В гипсовом сапожке

               
               Впервые за свою долгую жизнь сидела хозяйка без дела на высоком крыльце родного дома и с грустью обозревала сад и огород. А дел было – за глаза. Видно, бес   попутал,   дорогу ей  в самое неподходящее время, перебежал. 
               "Чапруниха - та ещё, гусыня,"- так за глаза называли её подружки - старушки: смотрелась бодрячком. Ну, какие это, скажите, для неё годы? Всего-то 82 годочка. Быстра на ноги, скора на руки, сельчанам на удивление. Живёт одна. Домище, постройки-пристройки. Сад. Огород. И всё сама, сама, сама!
               Лето, его макушка -  Июль! Ягода поспевает. Голова кругом у неё и пошла: от радости-обилия урожая своего, и забот – всё ухватить, собрать. Что сварить, а что и продать.  Наварила варенья, наготовила компотов, и на рынке ни одно ведёрко ягод продала. Было что, ведь всё уродилось.
               Земляника садовая, как медовая! Виктория - с детский кулачок! Малина – заманиха: сама в рот просится, через день подходит новая ягода, догоняет одна другую. Смородина - чёрная, красная, белая! Да что там ещё перечислять осталось? Крыжовник разве.
               До яблок, груш, время пока не приспело, хотя слива уже налилась. Особенно  вишня удивила – ветви к низу и даже на забор, облокотилась. На улицу свесила. А забор высоконький, да разве ребятню удержит? Оборвут в чистую.
               Не откладывая дело на потом, ножовку в руки, лестницу на плечико, она уже на самом заборе. И ну спиливать те ветки, которые на улицу выглянули. Ширкает ножовкой. Уже  не одну  убрала - счёт потеряла. «Управлюсь  да там их и обберу»! - промелькнула дельная радостная мыслишка. 

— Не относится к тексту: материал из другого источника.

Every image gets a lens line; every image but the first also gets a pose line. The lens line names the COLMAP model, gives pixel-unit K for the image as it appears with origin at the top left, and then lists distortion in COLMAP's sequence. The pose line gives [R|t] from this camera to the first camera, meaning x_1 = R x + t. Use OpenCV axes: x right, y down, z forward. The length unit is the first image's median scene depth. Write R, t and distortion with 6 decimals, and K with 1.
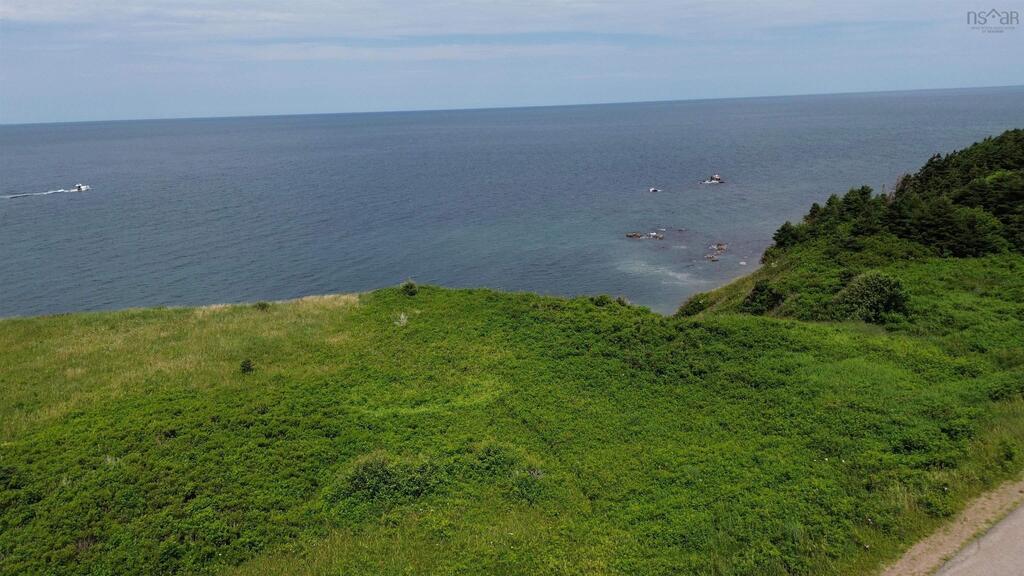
lens RADIAL K [[720.6, 0, 517.0], [0, 720.6, 290.9], [0, 0, 1]] dist [0.053663, -0.036034]
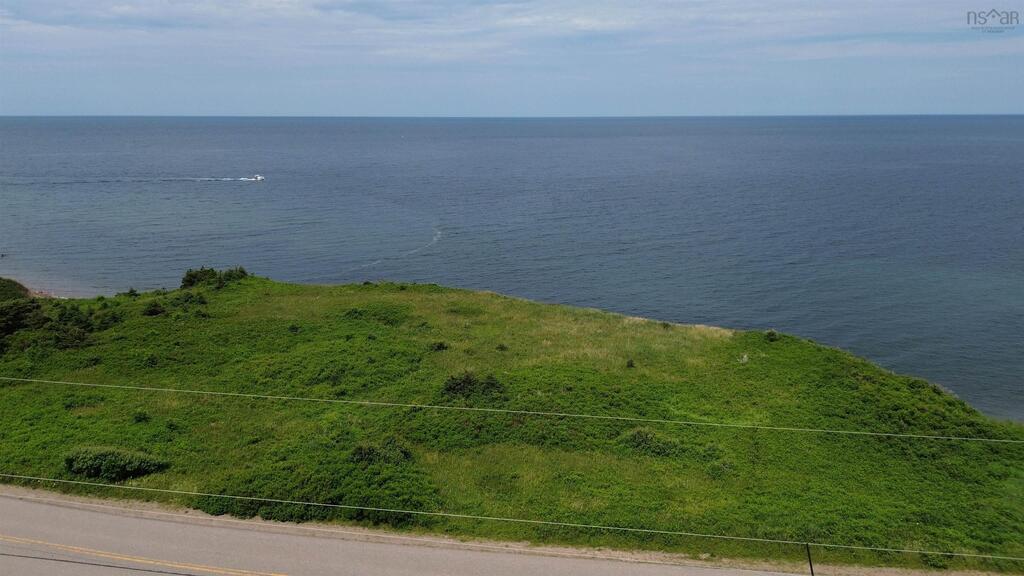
lens RADIAL K [[720.6, 0, 514.3], [0, 720.6, 282.1], [0, 0, 1]] dist [0.053663, -0.036034]
pose [[0.771560, 0.177550, -0.610878, 0.349769], [-0.185136, 0.981368, 0.051398, -0.101398], [0.608622, 0.073439, 0.790055, -0.409349]]
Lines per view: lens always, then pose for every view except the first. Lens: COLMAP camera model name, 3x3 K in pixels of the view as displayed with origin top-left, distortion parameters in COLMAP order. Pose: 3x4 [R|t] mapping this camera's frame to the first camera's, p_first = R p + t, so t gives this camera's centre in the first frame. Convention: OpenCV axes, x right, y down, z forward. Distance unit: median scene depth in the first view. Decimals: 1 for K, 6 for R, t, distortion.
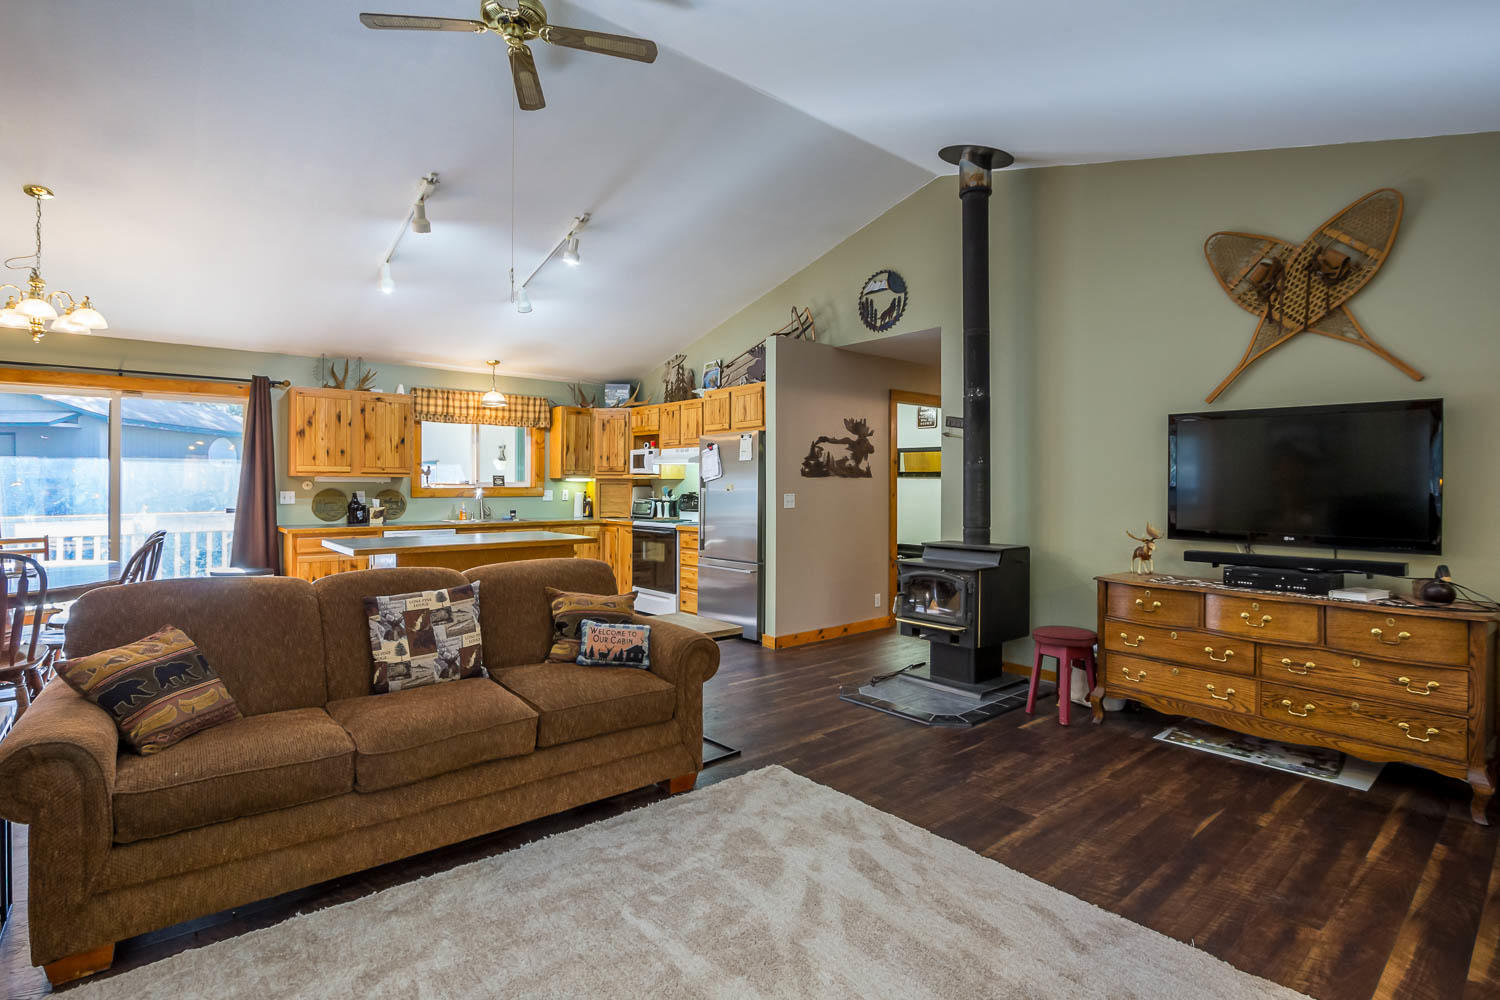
lens RADIAL K [[719.8, 0, 686.4], [0, 719.8, 484.6], [0, 0, 1]] dist [-0.026246, 0.005446]
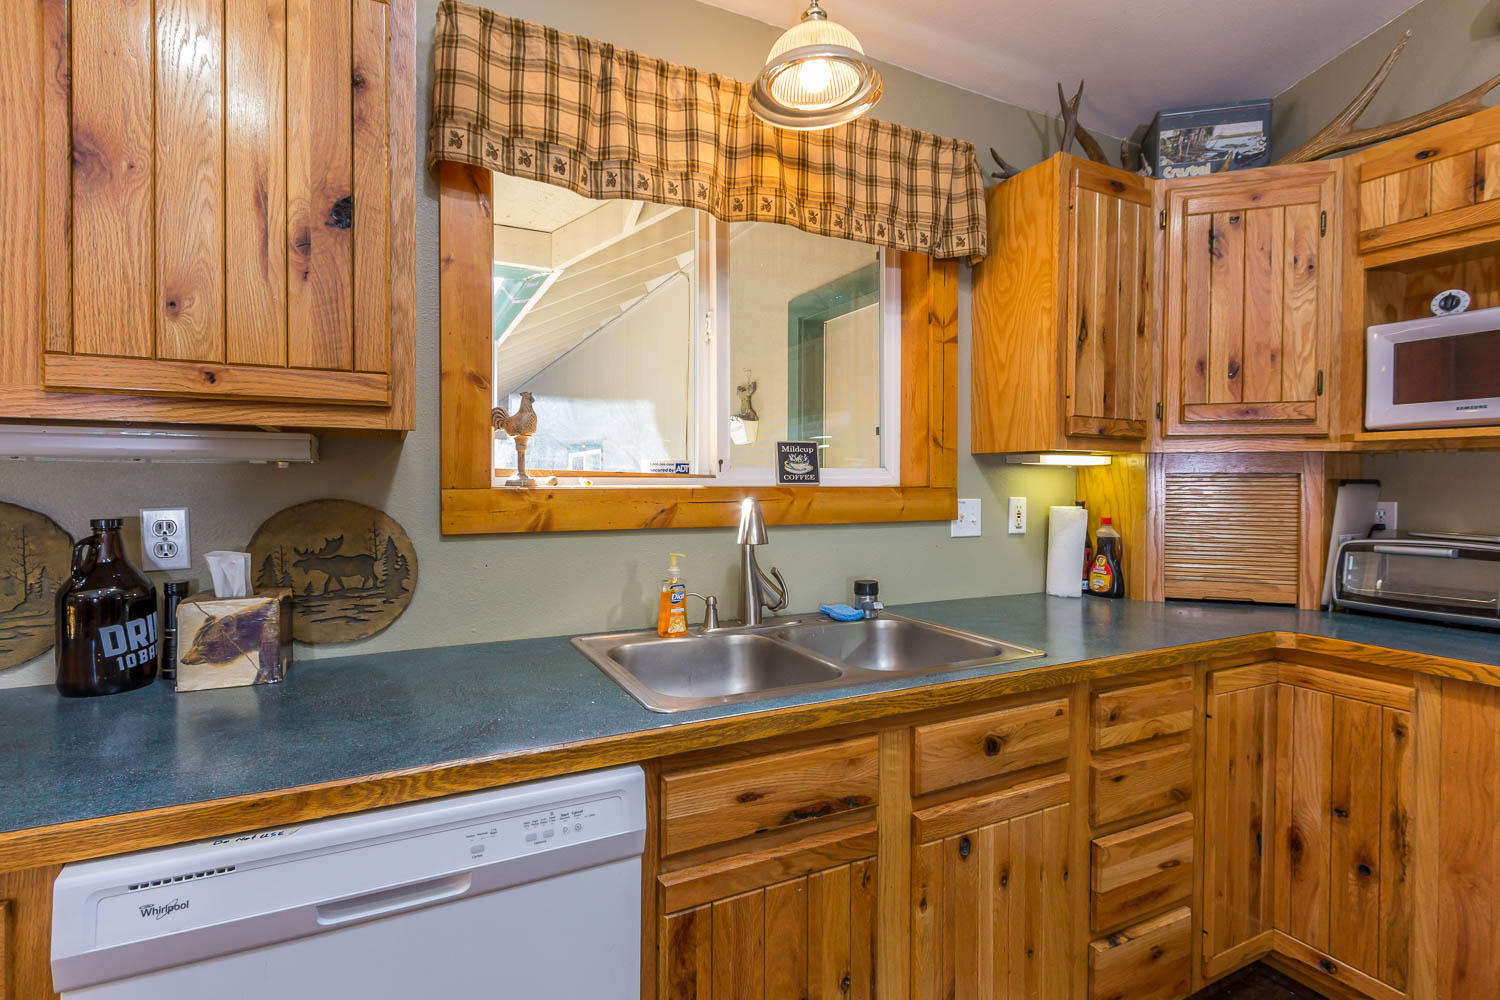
lens RADIAL K [[662.7, 0, 686.0], [0, 662.7, 489.1], [0, 0, 1]] dist [0.001183, 0.000113]
pose [[0.972744, 0.001187, -0.231879, -0.377742], [0.000436, 0.999976, 0.006952, 0.004058], [0.231882, -0.006864, 0.972720, 1.165810]]
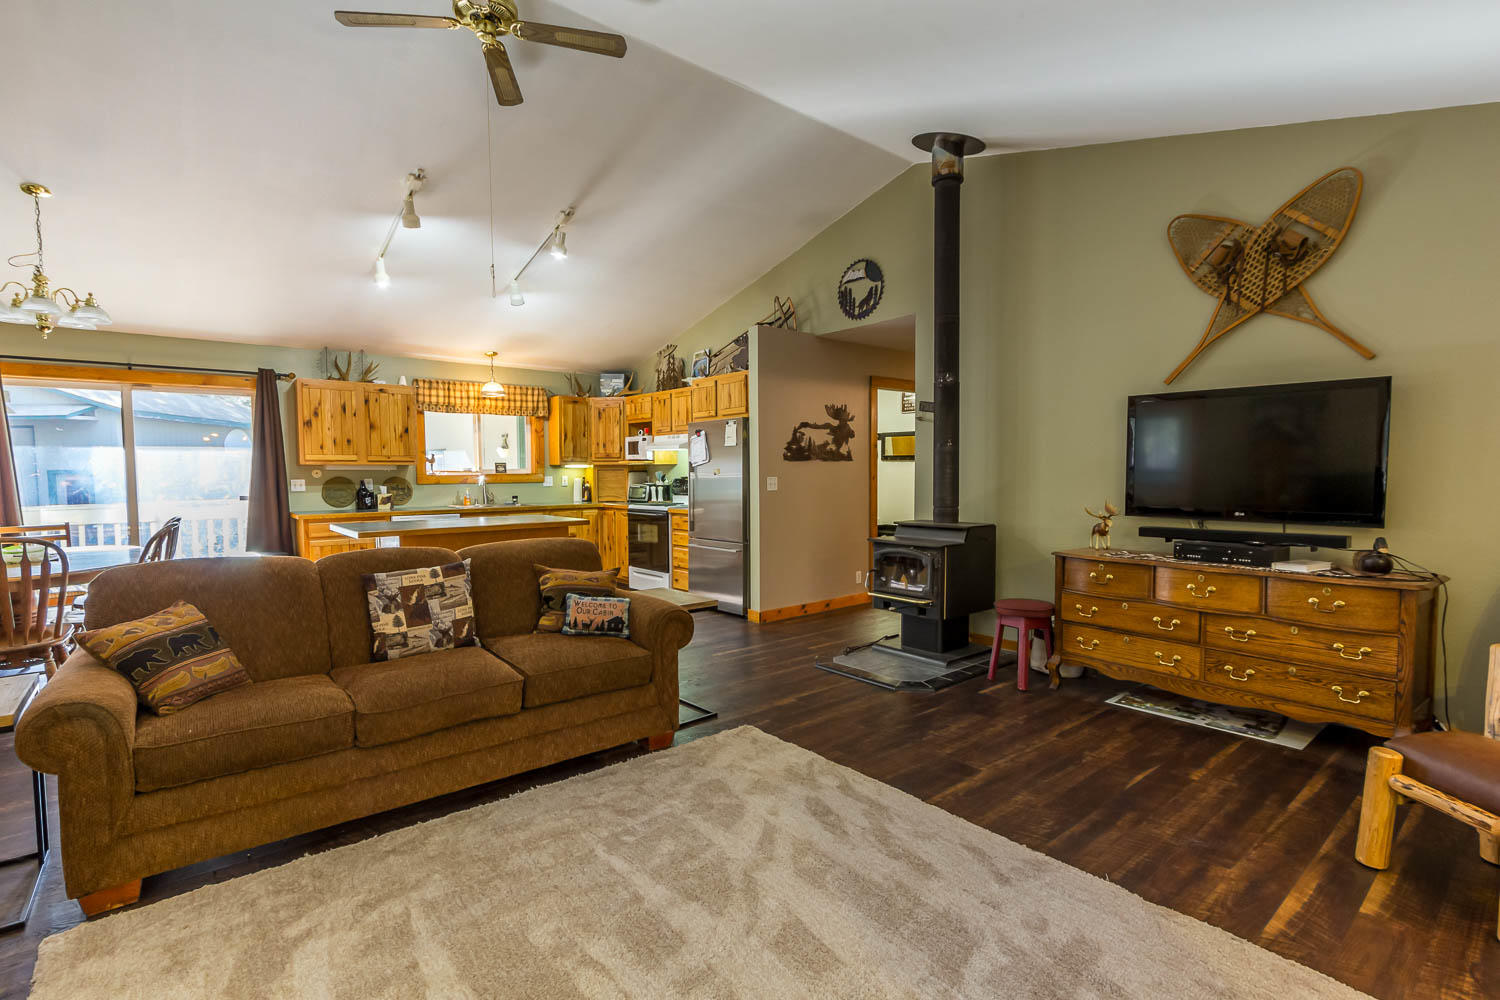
lens RADIAL K [[695.3, 0, 683.0], [0, 695.3, 513.0], [0, 0, 1]] dist [0.000816, -0.000464]
pose [[0.999863, -0.008946, -0.013893, 0.029681], [0.009765, 0.998148, 0.060051, 0.003430], [0.013330, -0.060178, 0.998099, -0.024568]]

               Тут - то неизбежное и приключилось:  то  ли голова закружилась, то ли равновесие  потеряла, но навернулась  она да по ту сторону забора, что на улицу выходил, и оказалась. Да на самые ветки спелой вишней усыпанные.  Столько  же ягод  раздавила,пока  пыталась подняться.  Кофточка светленькая ситцевая в пятнах бордовых. Да и сама тоже. Охи - вздохи, крик. Соседи увидели, ахнули, на помощь бросились. 
               Нога её теперь и надолго в неповоротливо-непривычноми гипсовом сапоге. «Хучь лучше бы убилась насовсем, - шепчут её губы,- за что мне такое наказание, да в такое время,  дурёха,  да ещё и  старая притом»?!